The emergence of new sources of data has created an unprecedented opportunity to improve public health. It is now possible to use real-time information from healthcare systems to assess community health, monitor progress through surveillance, develop advanced models to predict population-based morbidity trajectories, and innovate to deliver meaningful improvements in health outcomes. The B’FRIEND Initiative is a public-private partnership in Baltimore City based on the innovative use of health data to decrease the rate of falls leading to hospital admissions among the elderly. We are developing the methodology to identify falls in elderly patients using case-mix data and are working with the state HIE (CRISP) to implement these methods and start developing reports on when people are falling. Based on this methodology and geo-coded data, we will develop a methodology to identify where falls are occurring. We are also assessing the quality of GIS-bound datasets for hot-spotting methodology and testing spatiotemporal trajectories. Using both hospital and other community data we will develop a risk score for predicting falls and determine risk factors that may be associated with falls. This information will be shared, and we will work with CRISP and the city to implement these risk scores.

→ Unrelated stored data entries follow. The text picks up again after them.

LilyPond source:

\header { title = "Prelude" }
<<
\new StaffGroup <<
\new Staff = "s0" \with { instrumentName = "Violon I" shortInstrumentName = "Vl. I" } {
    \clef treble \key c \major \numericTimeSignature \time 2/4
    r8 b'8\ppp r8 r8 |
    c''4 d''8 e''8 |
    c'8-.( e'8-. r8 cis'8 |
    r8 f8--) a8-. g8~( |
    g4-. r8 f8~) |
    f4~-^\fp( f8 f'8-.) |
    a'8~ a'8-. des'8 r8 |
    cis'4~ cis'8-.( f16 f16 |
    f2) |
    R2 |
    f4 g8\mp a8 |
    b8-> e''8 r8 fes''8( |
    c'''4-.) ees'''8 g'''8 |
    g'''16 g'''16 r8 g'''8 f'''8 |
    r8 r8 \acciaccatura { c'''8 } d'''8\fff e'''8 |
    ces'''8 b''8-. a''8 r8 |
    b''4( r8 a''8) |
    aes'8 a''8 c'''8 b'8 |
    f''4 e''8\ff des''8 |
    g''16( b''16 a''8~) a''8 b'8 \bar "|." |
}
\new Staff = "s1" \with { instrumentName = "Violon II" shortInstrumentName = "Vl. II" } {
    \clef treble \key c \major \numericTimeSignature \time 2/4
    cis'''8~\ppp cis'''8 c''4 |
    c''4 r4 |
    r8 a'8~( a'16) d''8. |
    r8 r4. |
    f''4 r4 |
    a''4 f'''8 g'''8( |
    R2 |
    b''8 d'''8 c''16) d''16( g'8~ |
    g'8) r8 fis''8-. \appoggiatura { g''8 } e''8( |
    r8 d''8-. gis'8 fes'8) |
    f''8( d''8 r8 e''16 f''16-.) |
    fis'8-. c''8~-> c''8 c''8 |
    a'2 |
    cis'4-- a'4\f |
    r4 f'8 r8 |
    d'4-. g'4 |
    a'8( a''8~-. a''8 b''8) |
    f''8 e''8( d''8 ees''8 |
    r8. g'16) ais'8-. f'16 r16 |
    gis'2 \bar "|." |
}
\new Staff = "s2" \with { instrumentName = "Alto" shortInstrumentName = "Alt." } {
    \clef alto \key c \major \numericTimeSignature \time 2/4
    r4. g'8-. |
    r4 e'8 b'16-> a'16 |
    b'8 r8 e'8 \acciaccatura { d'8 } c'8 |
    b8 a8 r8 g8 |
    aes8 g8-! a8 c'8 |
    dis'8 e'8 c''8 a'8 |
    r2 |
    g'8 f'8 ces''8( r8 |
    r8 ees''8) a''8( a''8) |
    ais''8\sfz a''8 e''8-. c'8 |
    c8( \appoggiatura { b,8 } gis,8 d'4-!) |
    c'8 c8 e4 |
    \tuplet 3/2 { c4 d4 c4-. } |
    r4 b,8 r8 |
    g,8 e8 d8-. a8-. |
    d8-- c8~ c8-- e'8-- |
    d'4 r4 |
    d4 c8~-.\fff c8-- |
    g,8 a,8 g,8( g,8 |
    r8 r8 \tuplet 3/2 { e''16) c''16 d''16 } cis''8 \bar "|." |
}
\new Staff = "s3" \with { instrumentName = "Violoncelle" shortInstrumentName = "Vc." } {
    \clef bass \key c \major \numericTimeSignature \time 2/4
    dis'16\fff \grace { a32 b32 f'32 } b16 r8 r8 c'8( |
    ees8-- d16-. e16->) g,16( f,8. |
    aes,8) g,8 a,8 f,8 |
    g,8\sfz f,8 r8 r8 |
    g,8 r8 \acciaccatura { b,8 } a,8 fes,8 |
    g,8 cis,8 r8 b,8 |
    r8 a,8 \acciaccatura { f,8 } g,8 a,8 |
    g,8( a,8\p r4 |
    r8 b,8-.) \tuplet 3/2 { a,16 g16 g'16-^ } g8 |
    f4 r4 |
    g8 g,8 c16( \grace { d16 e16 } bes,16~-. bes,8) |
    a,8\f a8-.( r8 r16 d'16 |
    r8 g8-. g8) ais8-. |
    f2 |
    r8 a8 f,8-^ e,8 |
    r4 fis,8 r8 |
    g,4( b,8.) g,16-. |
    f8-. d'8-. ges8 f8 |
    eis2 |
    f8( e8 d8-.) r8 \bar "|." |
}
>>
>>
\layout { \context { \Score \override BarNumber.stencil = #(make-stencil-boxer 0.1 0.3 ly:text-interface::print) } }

Social Predictive Modeling/Geographic Database Development

CPHIT is developing a large database of publicly available data at the census tract level. This database will link American Community Survey (ACS), ArcGIS data (as available), road systems, and other geographic level data. The goal is to design a database that can be utilized to understand non-medical factors associated with specific conditions, utilization, cost, etc. We intend on using this community level database both in support of R&D projects at CPHIT and across JHU. Preliminary analysis is being conducted using commercial claims data from the Maryland Healthcare Cost Commission and linking to the Area Deprivation Index (ADI) (a composite score exploring the neighborhood socio-economic status). There are a number of different projects that fall under this large umbrella, for more information see below. a) DST GSAP Collaborating with our Industry Partner, DST, we explored predicting hospitalization and Emergency Department (ED) admissions using administrative claims data and the ADI. Preliminary analysis is conducted at the zip code level. More work is needed to explore how non-clinical factors such as the ADI may help in predicting various health outcomes and identify patients with various social needs. We continue to explore various spatial statistical operations and integration techniques b) ACGSAP CPHIT is embarking on a potential three-year project that will allow for the seamless exchange of data from the GSAP platform and ACG Software. This initiative will further explore how non-clinical factors can be used to improve population health, from identifying patients with unmet social needs, to providing patients with information about community organizations that can assist on a variety of social needs. The goal is to provide end users with the desired and needed geo-social variables and markers as well as risk scores that can enhance population health management efforts.